◆ **Data extracts**
.....
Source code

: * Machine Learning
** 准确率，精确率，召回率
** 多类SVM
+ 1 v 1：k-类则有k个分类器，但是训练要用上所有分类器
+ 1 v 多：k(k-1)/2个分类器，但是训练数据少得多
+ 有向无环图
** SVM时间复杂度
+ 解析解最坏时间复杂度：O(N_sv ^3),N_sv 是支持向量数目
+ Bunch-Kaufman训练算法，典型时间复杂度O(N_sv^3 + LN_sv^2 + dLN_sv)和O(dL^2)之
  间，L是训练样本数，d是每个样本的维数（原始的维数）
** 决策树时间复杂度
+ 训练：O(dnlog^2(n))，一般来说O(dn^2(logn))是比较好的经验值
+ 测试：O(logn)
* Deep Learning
.....
◆ **What to do**
Return, from the material above, every line with the word "logn".

◆ **Output**
+ 训练：O(dnlog^2(n))，一般来说O(dn^2(logn))是比较好的经验值
+ 测试：O(logn)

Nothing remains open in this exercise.